Restaurant Review - Food + Heat = Cooking

Grumpy ‘Good Eats’ host Alton Brown is on a mission



Seated in a booth at a Waffle House in Cobb County, I’m waiting for Alton Brown to arrive. He’s the host, director and writer of “Good Eats,” a wildly popular cooking show on the Food Network, and so far he’s a no-show.

The phone rings behind the counter. I hear the waitress give directions to someone who, from my side of the conversation, seems to be lost and frustrated. It’s gotta be Brown, I think.

Ten minutes later, Brown walks in and sits down in my booth. He’s mumbling under his breath.

“This is a weird place to do an interview for Creative Loafing,” he grumbles.

“Since we both live in Marietta, I thought it would be convenient,” I respond. “Besides, your publicist said you love Waffle House.”

“She lied,” he snaps. “We could have at least met at the one between our houses on Roswell Road.”

“But this is the best Waffle House in Cobb County!”

“Well, that’s good,” he concedes. “You can’t be too careful with these places.”

Luckily Brown’s funk passes once his coffee and waffle arrive. (“Might as well try their namesake,” he mutters after he places his order.)

For those who don’t know, Alton Brown is not your typical cooking show host. After all, would Martha Stewart admit to being “a dark, pessimistic person prone to depression”? Would Emeril reveal that he first learned to cook for the same reason most musicians learn to play the guitar: to get chicks?

The fact is, Brown isn’t even really a chef. Granted, he completed a stint at the New England Culinary Institute in Vermont, but that was just to get the credentials to host “Good Eats.” A theater graduate from the University of Georgia who built a career directing commercials and corporate films, Brown is first and foremost a showman.

“I’m a filmmaker,” he says. “I like to make short films about food.”

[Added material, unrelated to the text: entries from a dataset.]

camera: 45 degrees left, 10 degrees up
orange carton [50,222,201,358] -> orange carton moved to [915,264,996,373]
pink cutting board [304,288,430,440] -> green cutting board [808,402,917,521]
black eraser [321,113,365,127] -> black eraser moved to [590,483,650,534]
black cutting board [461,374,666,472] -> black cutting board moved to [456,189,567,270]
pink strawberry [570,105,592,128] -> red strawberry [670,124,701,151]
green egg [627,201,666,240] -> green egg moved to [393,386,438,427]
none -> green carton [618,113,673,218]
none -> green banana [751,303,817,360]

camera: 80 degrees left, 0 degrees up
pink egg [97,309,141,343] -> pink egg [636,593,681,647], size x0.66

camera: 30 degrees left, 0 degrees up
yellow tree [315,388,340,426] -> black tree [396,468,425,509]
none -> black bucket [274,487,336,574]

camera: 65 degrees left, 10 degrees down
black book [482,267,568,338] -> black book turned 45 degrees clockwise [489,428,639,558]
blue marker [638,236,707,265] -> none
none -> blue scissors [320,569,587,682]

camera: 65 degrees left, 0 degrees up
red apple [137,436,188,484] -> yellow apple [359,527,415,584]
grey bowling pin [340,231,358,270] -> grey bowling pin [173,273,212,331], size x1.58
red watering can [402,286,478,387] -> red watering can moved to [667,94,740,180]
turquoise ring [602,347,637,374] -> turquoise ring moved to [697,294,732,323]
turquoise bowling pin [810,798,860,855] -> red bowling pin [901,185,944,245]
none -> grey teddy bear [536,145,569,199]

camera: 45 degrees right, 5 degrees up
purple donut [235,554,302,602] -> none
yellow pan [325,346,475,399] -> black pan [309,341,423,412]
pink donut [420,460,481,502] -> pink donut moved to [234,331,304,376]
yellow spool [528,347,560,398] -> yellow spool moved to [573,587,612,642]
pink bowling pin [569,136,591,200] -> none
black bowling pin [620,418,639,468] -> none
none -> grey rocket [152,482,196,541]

Indeed. “Good Eats” is a quirky half-hour show that combines the science of cooking and the history of food with a handful of recipes, wacky camera angles and boomer-era pop culture references. Often the shows parody popular movies like the upcoming episode “Down & Out in Paradise,” which riffs on Castaway, or the really twisted take-off he did on Misery, which made fun of Brown’s own celebrity.

The absurdity of the notion that he has achieved celebrity status does not escape Brown. After all, this is a slightly goofy-looking guy with a Bart Simpson haircut and bookish eyeglasses whose show is filmed in his producer’s Vinings home and is edited in her basement. Nevertheless, “I can’t even go to San Diego,” he says. “I’m like the Bay City Rollers in San Diego.”

Brown’s fame stems in large part from his entertaining nature, but it’s also due to his ability to fill a much-needed niche in this retro era of renewed domesticity. His cooking style takes a comforting no-nonsense, do-it-right-the-first-time approach that empowers home cooks instead of making them feel inadequate like celebrity chefs often do. You’ll never learn how to make pistachio-encrusted salmon steaks served on a bed of lemon-scented couscous from watching this show. In fact, says Brown, “There are no ‘beds’ on ‘Good Eats’!” What you will learn, though, is how to brine your turkey before you roast it so that it stays moist and flavorful. Or why using kosher salt is better than regular table salt. Or that the best way to peel a freshly boiled batch of potatoes is to rub them with a clean dishcloth.

“Good Eats” is one of the most expensive shows to produce on the Food Network, and 300 pages of reference material are generated on the topic du jour for each show. For fans who just can’t get enough of Alton Brown, he’s published his first cookbook — I’m Just Here for the Food — which replicates the quirky style of his show by including lots of interesting factoids, illustrations and recipes with names like Hollandaise Takes a Holiday and Miller Thyme Trout.

The book focuses on various methods of applying heat to food and is divided by cooking methods — searing, frying, braising, microwaving, etc. It also features an index of handy-dandy cooking tips, including a “Critter Map” that illustrates which cuts of meat come from which parts of the animal. A go-getter of the first order, Brown is already working on volume two, I’m Just Here for More Food: Wet Works, which will focus on baking, batters and dough.

In talking with Brown, it becomes apparent that educating Americans about the art of cooking is more than a career choice; it’s a mission. He gets impassioned to the point of agitation when he talks about how little our culture values an expertly prepared home- cooked meal.

“In our society, food is a disposable sensation. It’s even getting that way here in the South,” he says. “But in Italy, they’re passionate about food. They don’t have to wait for a fancy magazine or TV show to tell them how to do it. I can’t imagine cooking shows in Italy. They don’t need it. It would be a freakish novelty.”

To what does Brown attribute this polarity in lifestyles? It’s simple. In Italy, multiple generations live together in homes where older family members teach younger ones the art of food preparation. In America, not only does Grandma live apart from the family, but Mom works all day and everybody eats carry-out for dinner. Nobody’s learning to cook at home anymore.

But Alton Brown is out to change all that. So who can blame him for being a bit grumpy?